# Business/Motivational Books



## ctp6360 (6 July 2005)

This is just rambling, ignore this post unless you are procrastinating!

I have read over 60 business books. I know this because I wrote out a big list of them. I've also downloaded a whole bunch of "audio books" on the subject which I have listened to over the last 5 years or so.

I have learnt a lot from these books and only regret reading a few of them. Even the bad ones often have one or two good messages in them that help out.

Probably the best thing about reading so many books on the same subject is that you start to notice patterns and common messages that all the books share. Over time you get to know the principles and the different way each author is trying to express them.

The good thing about this is that you're able to pick out the true meaning of the book and ignore the bull****, but the bad thing is you have the tendency to say "oh I know this already" and forget that it is a common theme because it is important.

I am concerned though. One of the first books I read was called "Rich Dad, Poor Dad" by Robert Kiyosaki. And while I realise now that this book lacked any real practical substance the paradigm shift it gave me was definitely a catalyst for my thirst for knowledge in this genre.

But the other day I read something interesting about Robert Kiyosaki. When he published "Rich Dad, Poor Dad" he was virtually bankrupt. Yes he had started businesses in the past but ultimately he became rich because of the very book he was writing about how to get rich.

Fair Enough. So today I was reading through the biography of Bradley J. Sugars the author of two books I have just read, "Instant Cashflow" and some other one, I forget the title. Anyway he started a bunch of businesses and was "rich" by age 22, then he "lost it all" before he got his **** together and started Action International which, guess what, publishes business motivational books, seminars, audio tapes etc.

So Brad Sugars got rich by writing about getting rich too?

Its scary that nearly every author I can think of in this topic has done virtually the same thing - they get rich by telling other people how to get rich, when in actual fact they haven't "practiced what they preach".

This is something I feel strongly about, I try to never take advice from people who haven't "been there, done that". And people love to give unfounded advice, especially when you are doing something that scares them.

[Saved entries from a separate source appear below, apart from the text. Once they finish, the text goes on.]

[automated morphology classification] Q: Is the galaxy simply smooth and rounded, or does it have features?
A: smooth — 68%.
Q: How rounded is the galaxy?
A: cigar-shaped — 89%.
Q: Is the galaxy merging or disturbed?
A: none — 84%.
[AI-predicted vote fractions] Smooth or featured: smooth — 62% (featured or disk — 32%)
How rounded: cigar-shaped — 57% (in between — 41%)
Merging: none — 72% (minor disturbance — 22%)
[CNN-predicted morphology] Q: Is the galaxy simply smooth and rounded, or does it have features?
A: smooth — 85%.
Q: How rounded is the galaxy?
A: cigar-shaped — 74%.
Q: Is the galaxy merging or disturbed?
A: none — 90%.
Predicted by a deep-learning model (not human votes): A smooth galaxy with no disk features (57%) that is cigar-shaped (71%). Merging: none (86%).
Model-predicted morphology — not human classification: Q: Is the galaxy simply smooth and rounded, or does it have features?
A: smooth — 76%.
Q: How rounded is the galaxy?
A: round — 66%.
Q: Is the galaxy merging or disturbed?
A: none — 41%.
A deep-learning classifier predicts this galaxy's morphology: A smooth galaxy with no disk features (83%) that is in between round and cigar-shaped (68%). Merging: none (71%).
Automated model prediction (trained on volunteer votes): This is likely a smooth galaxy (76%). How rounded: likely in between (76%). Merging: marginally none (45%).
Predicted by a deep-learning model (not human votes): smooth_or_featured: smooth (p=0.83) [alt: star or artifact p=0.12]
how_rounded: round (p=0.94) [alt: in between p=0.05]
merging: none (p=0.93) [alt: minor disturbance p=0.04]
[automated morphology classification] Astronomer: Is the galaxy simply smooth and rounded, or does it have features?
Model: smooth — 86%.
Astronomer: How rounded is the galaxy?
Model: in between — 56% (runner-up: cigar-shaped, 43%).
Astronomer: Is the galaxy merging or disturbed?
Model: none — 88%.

So now I think - has all the advice I've been taking from all these books over the last 5 years a whole bunch of bullcrap they made up to get rich? Surely it can't be because I have seen positive results from applying the principles in my own life.

But lets consider the facts:

1) The principles I have taken on board and applied in my own life are solid.
2) These principles appear as a common theme between all the books, audio tapes, etc.
3) The people who write about these principles (not all of them mind you, I'm talking say 70% of the books I've read) have not actually used these principles to get rich, but have used these principles to get rich through writing about these principles (hahaha).

Therefore my conclusion is that the information has been sourced elsewhere. I bet you I could write a book on the same subject based on everything I've read. I'm not sure if I could sell it can get rich, if I was sure I would do it.

I'll continue writing about this tomorrow, I can think of examples of older books I've read where these principles may have come from The Richest Man in Babylon, Benjamin Franklin's Autobiography, Think and Grow Rich, How to Win Friends and Influence People, etc. And I wonder how much of the things I read in contemporary books is just clever re-hashes of principles that have existed for decades or centuries.

Well of course they are, everything is. I guess I have just been too stupid to realise it until now.

I just can't stand unfounded advice - but aha! this advice isn't unfounded persay, it does have a verifiable source! Its just that these guys haven't done it themselves (at least at the time of writing the books anyway) and that is just as bad in my opinion!


----------



## doctorj (6 July 2005)

Why not get rich by writing a book about people that write books about getting rich to get rich?


----------



## Jesse Livermore (6 July 2005)

Hi ctp6360,

I too have been a keen reader of motivational psychology/success and leadership/time and life management books and audio programs.

The majority of this reading has been based around Anthony Robbins, however I've read such books as Think and Grow Rich, The 7 Habits of Highly Successful People, How to Win Friends and Influence People, and more...

The majority of my knowledge and skills in this area have been largley influenced by Anthony Robbins, and much of Tony's work has been sourced from others, it's just been structured in a way that makes it his own.

*"Role Modeling"* is something that we all uncounciously do, however Tony teaches you to conciously look for people who are getting the results you want, then copy exactly what they do, so as to accelerate your progress.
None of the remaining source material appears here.